◆ What is required
Output exactly the lines below, starting with the line that has "POST POLIQUIMIOTERAPIA" and going on through the line that has "DEZE EDITIE", both included, and no other lines.

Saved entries
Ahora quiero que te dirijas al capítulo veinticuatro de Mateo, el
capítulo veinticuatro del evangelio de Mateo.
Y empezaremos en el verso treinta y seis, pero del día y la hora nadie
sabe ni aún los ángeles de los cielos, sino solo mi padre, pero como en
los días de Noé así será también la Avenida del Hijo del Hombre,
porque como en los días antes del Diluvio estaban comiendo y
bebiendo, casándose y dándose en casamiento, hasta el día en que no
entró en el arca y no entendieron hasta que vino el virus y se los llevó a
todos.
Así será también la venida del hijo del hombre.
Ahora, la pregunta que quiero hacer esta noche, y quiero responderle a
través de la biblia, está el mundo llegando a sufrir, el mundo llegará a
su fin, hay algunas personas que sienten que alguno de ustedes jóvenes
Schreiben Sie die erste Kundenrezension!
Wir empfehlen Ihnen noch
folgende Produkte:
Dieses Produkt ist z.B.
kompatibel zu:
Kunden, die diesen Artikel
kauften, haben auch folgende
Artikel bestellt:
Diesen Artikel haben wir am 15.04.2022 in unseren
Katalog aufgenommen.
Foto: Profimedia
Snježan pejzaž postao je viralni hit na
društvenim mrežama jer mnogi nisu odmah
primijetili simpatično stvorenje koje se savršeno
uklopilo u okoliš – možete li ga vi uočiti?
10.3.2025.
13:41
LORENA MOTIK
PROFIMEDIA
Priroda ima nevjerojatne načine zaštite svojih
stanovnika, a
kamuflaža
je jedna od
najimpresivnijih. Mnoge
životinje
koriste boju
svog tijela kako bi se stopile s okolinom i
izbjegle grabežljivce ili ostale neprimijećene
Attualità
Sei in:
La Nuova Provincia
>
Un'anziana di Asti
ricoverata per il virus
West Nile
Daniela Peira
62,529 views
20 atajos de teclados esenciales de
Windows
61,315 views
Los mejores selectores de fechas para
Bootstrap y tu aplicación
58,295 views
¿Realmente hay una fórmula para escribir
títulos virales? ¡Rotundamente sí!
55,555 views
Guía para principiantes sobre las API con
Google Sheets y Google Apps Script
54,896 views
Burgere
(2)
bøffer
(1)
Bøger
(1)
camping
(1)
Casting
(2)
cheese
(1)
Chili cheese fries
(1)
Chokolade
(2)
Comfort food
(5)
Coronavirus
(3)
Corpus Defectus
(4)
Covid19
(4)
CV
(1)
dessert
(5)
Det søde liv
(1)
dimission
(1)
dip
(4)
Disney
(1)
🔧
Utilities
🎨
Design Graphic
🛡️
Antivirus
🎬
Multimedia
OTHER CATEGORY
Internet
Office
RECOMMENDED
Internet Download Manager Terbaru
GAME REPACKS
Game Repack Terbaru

==

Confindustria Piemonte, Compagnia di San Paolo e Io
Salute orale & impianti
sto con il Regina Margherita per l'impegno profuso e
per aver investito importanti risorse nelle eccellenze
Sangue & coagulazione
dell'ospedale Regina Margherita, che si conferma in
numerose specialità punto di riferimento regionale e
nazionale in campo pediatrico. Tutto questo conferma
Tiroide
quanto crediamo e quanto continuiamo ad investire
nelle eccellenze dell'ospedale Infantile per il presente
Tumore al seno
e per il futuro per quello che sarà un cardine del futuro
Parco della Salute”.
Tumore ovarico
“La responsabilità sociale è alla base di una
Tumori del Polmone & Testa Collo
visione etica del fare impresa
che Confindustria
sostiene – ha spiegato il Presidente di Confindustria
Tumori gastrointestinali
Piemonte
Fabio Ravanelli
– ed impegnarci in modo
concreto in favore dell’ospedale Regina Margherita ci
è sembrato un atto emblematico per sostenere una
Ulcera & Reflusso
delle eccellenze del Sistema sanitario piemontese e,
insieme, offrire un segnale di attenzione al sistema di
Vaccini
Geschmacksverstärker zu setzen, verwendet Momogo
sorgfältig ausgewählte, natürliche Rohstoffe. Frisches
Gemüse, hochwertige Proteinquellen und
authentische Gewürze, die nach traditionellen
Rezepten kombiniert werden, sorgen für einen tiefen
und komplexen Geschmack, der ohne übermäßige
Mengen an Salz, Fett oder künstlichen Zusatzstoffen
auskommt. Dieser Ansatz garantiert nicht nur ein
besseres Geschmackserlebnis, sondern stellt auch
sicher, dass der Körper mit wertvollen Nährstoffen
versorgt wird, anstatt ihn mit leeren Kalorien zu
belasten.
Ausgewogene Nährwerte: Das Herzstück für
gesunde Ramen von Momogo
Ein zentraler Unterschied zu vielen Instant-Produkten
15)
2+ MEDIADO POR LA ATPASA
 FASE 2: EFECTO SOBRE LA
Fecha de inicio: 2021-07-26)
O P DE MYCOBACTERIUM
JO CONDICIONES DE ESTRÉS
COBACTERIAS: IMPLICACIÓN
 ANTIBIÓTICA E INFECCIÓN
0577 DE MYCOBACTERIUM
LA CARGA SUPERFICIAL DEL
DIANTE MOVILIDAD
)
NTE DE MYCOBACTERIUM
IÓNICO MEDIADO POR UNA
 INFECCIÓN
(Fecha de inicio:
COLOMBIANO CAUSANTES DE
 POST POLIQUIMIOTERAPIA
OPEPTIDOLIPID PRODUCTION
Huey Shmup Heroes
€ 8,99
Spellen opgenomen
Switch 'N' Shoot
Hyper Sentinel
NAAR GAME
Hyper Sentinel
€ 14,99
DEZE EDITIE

◆ Exercise response
 POST POLIQUIMIOTERAPIA
OPEPTIDOLIPID PRODUCTION
Huey Shmup Heroes
€ 8,99
Spellen opgenomen
Switch 'N' Shoot
Hyper Sentinel
NAAR GAME
Hyper Sentinel
€ 14,99
DEZE EDITIE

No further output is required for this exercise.